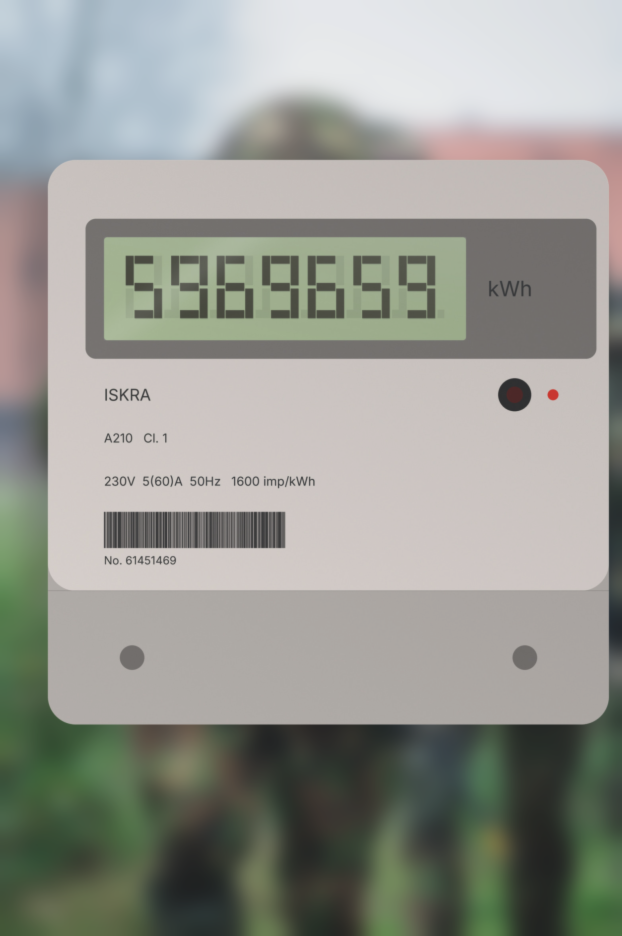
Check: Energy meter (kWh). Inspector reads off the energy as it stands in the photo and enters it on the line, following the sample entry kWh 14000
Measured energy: kWh 5969659
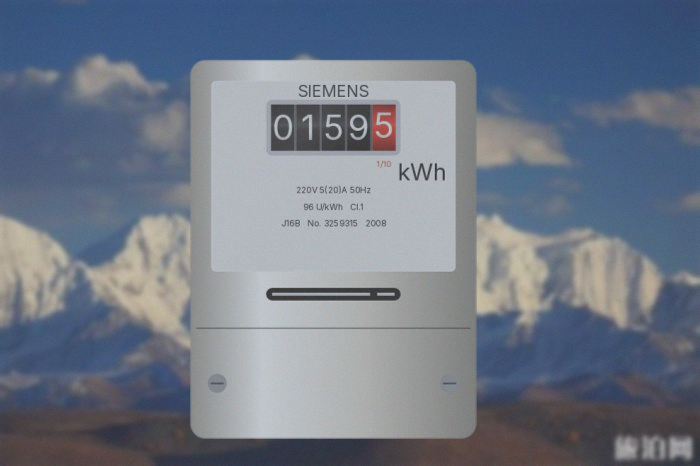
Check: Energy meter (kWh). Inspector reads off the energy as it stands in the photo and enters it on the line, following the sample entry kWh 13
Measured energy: kWh 159.5
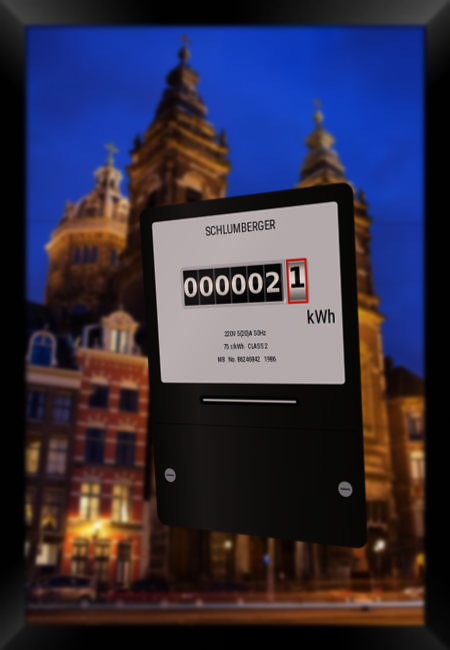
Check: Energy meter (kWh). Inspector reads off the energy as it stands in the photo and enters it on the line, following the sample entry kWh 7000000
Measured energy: kWh 2.1
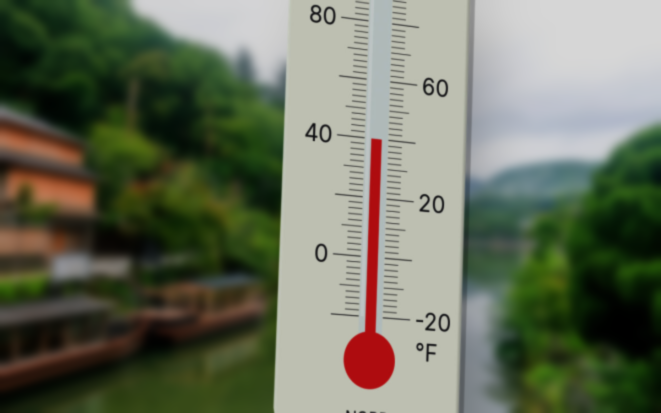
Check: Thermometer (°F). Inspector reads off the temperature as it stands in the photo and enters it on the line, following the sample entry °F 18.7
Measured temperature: °F 40
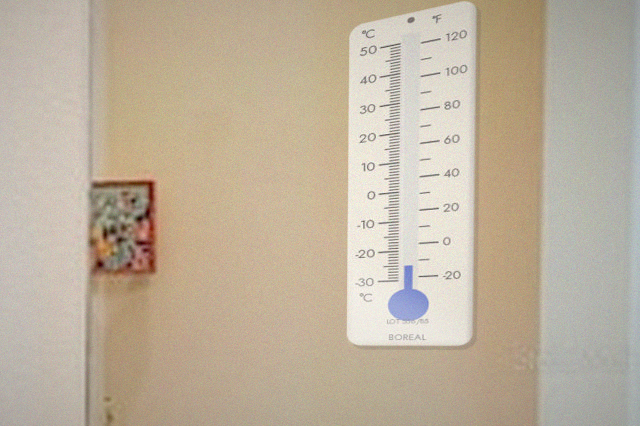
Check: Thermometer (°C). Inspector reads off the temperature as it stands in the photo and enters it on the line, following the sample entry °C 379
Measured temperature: °C -25
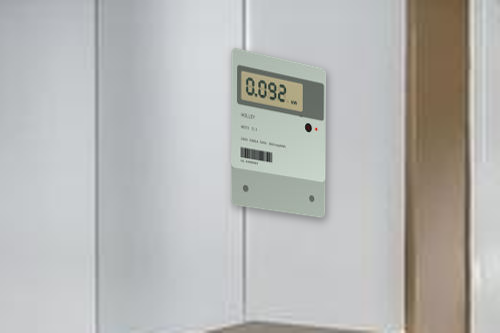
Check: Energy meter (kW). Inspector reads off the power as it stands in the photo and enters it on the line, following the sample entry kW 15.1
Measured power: kW 0.092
:::::
== WHAT TO WORK ON ==
Write out all the rows above again, replacing every "Inspector" with "Technician" and keeping everything else the same. Omit the pictures.

== EXERCISE SOLUTION ==
Check: Energy meter (kWh). Technician reads off the energy as it stands in the photo and enters it on the line, following the sample entry kWh 14000
Measured energy: kWh 5969659
Check: Energy meter (kWh). Technician reads off the energy as it stands in the photo and enters it on the line, following the sample entry kWh 13
Measured energy: kWh 159.5
Check: Energy meter (kWh). Technician reads off the energy as it stands in the photo and enters it on the line, following the sample entry kWh 7000000
Measured energy: kWh 2.1
Check: Thermometer (°F). Technician reads off the temperature as it stands in the photo and enters it on the line, following the sample entry °F 18.7
Measured temperature: °F 40
Check: Thermometer (°C). Technician reads off the temperature as it stands in the photo and enters it on the line, following the sample entry °C 379
Measured temperature: °C -25
Check: Energy meter (kW). Technician reads off the power as it stands in the photo and enters it on the line, following the sample entry kW 15.1
Measured power: kW 0.092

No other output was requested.